PhD Stuff
Note: I need to redo this mini-site. The text here isn't exactly wrong, but it could be clearer, and better-worded.
Main Aim
To investigate the connection between audio and visuals with a view to creating a musical (or more strictly, audiovisual) instrument based around this connection.
The Instrument
The instrument (named Ashitaka) is intended to be analogous to a musical
block of clay - visually represented as an amorphous 'blob'
which can be manipulated the same way clay can be (i.e. you can stretch it,
squeeze it, twist it, mold it with your fingers). The audio side of things
will be based on a physical model of some kind. The original idea was that
this would simplify the mappings quite a bit, but having investigated
mappings a bit more that seems to have been wishful thinking. The mapping
system currently being developed will combine single audio and visual
perceptual parameters into an integrated audiovisual parameter. The
instrument will then have a number of these audiovisual parameters, which
will be mapped to the parameters of the performer's interface. See the
images page for some more descriptive block
diagrams.
Furthermore, the instrument will exist within a 3d environment in the
computer, where it may interact with other objects or instruments.
Technology
X3D will be used as a file format for
representing the 3d environment, and towards this end, an X3D browser is
being developed, using Ambisonics to spatialise the audio of the instrument
(and any other objects in the environment). For the instrument's physical
model, a relatively simple model (modified by certain further audio
processes) will be used, based on the audio engine from the
Tao physical modelling language. The
software will be GPL, and I will hopefully release the first version fairly
soon.
I'm also going to create a hardware interface for the instrument, designed
to offer the same kind of gestures possible with a block of clay. See the
images page for the current prototype and a very out of date mockup.

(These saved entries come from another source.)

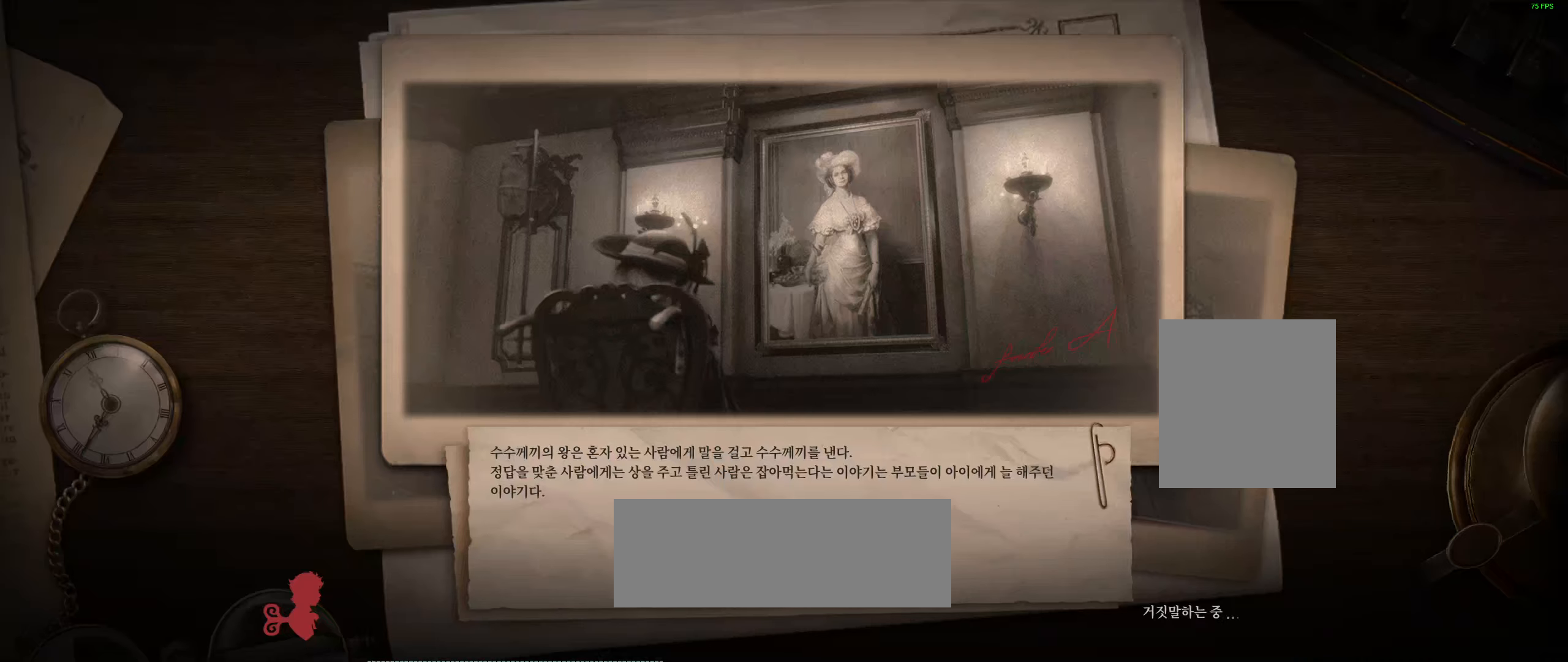
{"buttons": ["R2"], "left_stick": "center", "events": []}
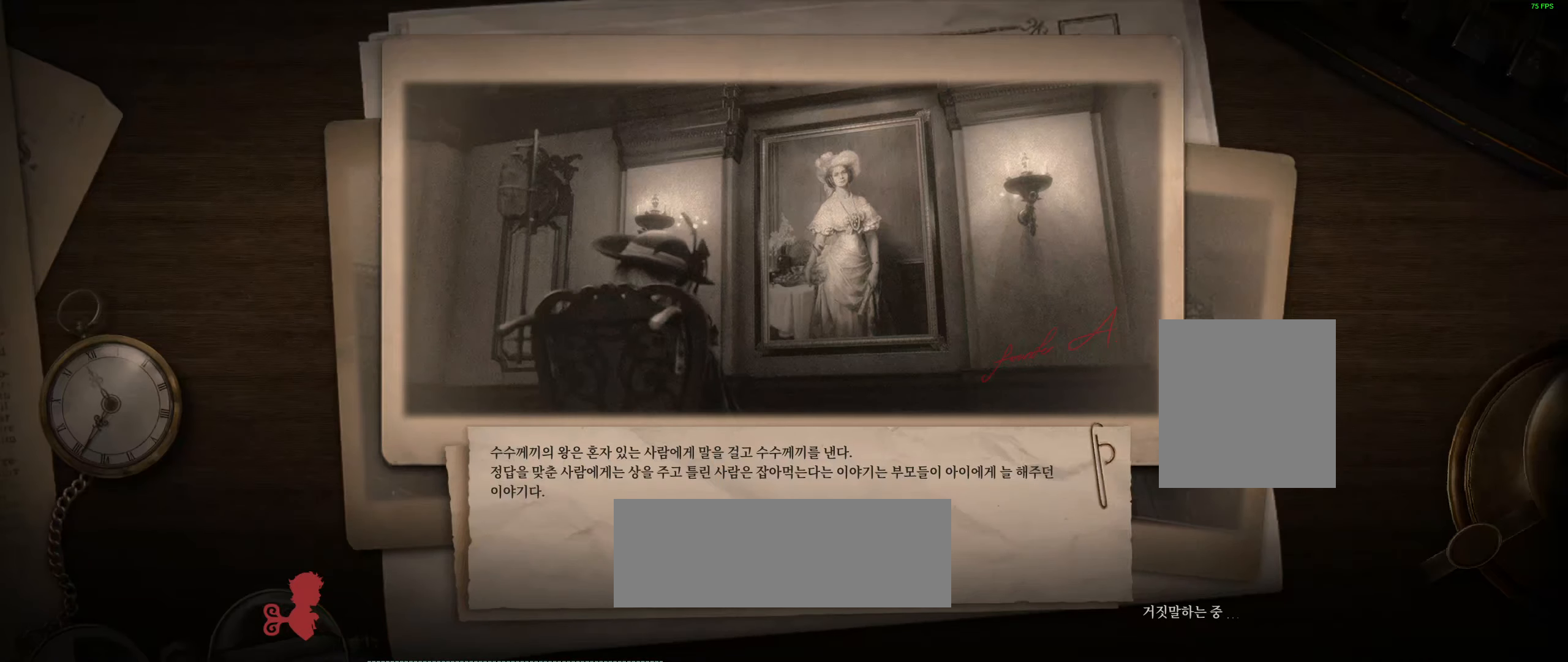
{"buttons": ["R2"], "left_stick": "center", "events": []}
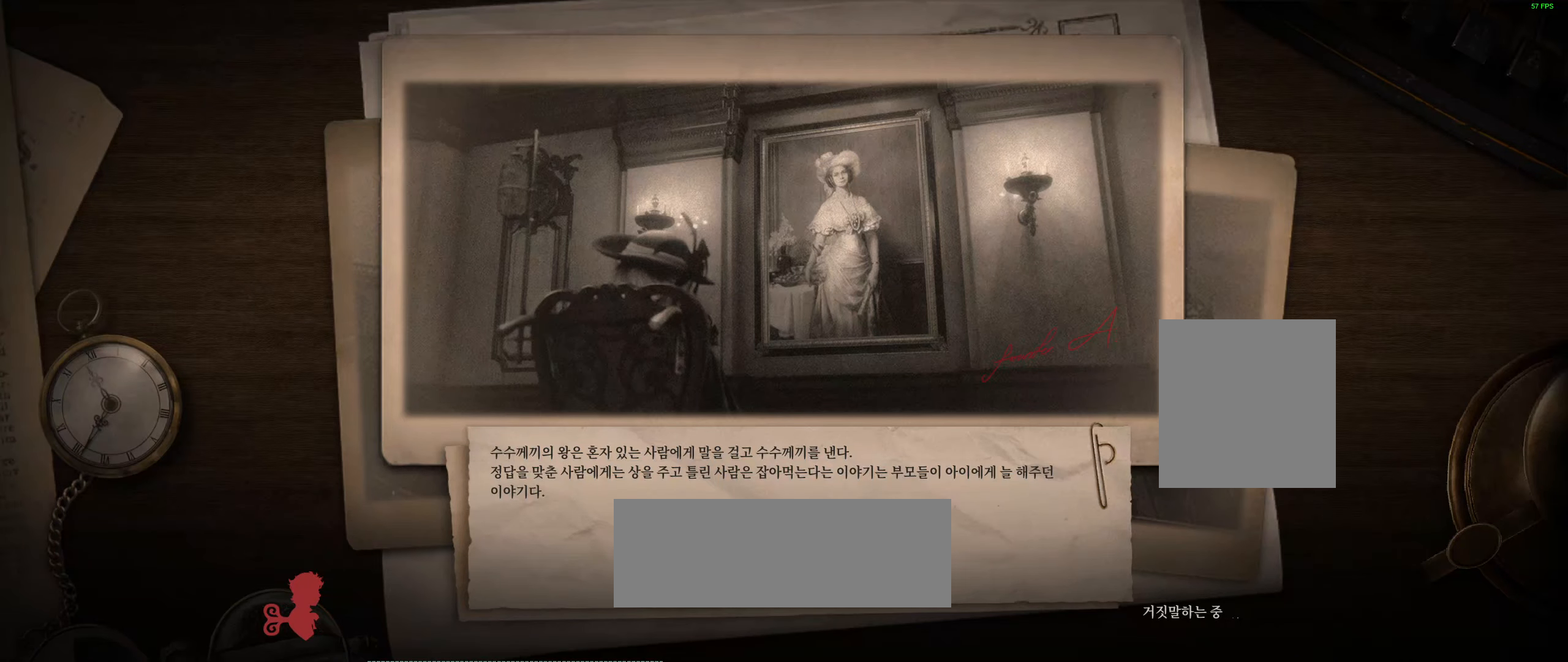
{"buttons": ["R2"], "left_stick": "center", "events": []}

Also, one of the requirements of my funding is that the software must take
advantage of parallel processing hardware (i.e. multiple processors/hyper
threading), so it's going to be heavily multi-threaded, and should
(hopefully) run more efficiently on a multi-processor machine than
traditional audio software.
Main Ideas
- Motion as the connection between audio and visuals: This is an idea born from Michel Chion's notion of Synchresis, from Audio-Vision (amazon.co.uk). There's a paper on it on the Writings page, but the basic idea is that audio and visuals may be connected by their respective motions (assuming those motions are related in some way). An example would be: imagine a film/video of a pen falling onto a desk. When the pen hits the desk, our experience of the world tells us to expect a corresponding sound of some kind. This sound does not have to be the sound of a pen hitting a table for our brain to make a connection between sound and image, as long as there is some kind of similarity between the motion of the pen as we see it and the motion of the accompanying sound (by which I mean the sounds amplitude envelope, its spectral content etc.). This idea forms the basis for the audiovisual mappings which are themselves the primary focus of this PhD.

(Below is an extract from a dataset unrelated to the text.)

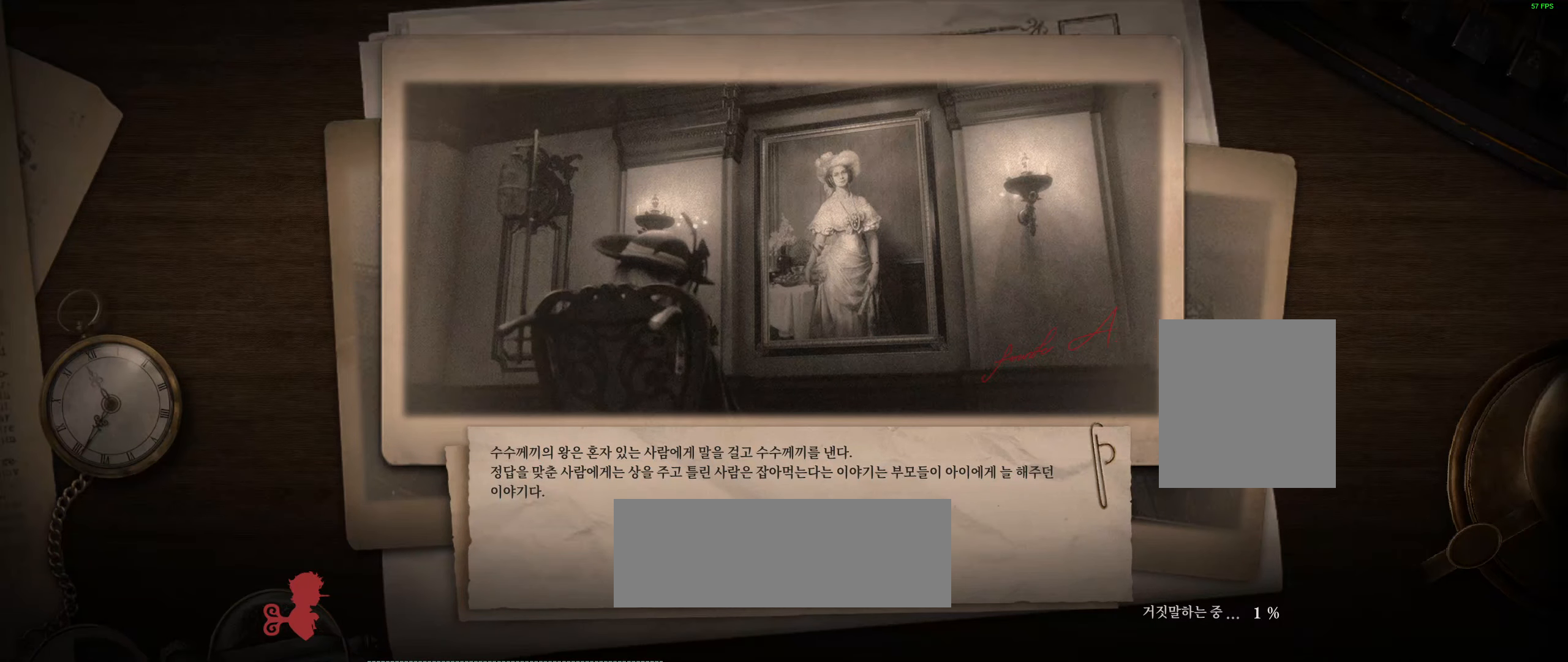
{"buttons": ["R2"], "left_stick": "center", "events": []}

- Audiovisual Parameters: This is a mapping approach intended to incorporate the above idea into an instrument, where as well as audio and visual elements, you also have the performer's gestures to consider. Essentially an audiovisual parameter is the combination of a single perceptual audio feature and a single perceptual visual feature, mapped to each other somehow, and controlled by a single input from the performer. The idea then is that an audiovisual parameter is equivalent to a synthesis parameter in a traditional musical instrument, and that our audiovisual instrument would have a number of these audiovisual parameters, mapped using various methods to the performer's gestures.
- Gestural Capture: In addition to the above mapping approach, a higher-level strategy will also be employed, primarily to exploit the instrument's 3d accelerometer data. Essentially, gestural capture will be used to identify certain patterns in the performer's gestures, and when a pattern is detected, it will trigger a particular state change, or set up certain conditions which will evolve over time.
- The Instrument as an Ecosystem: Ashitaka is conceived as a kind of ecosystem, made up of various objects (organisms?) which interact with each other and are manipulated by the performer. See here.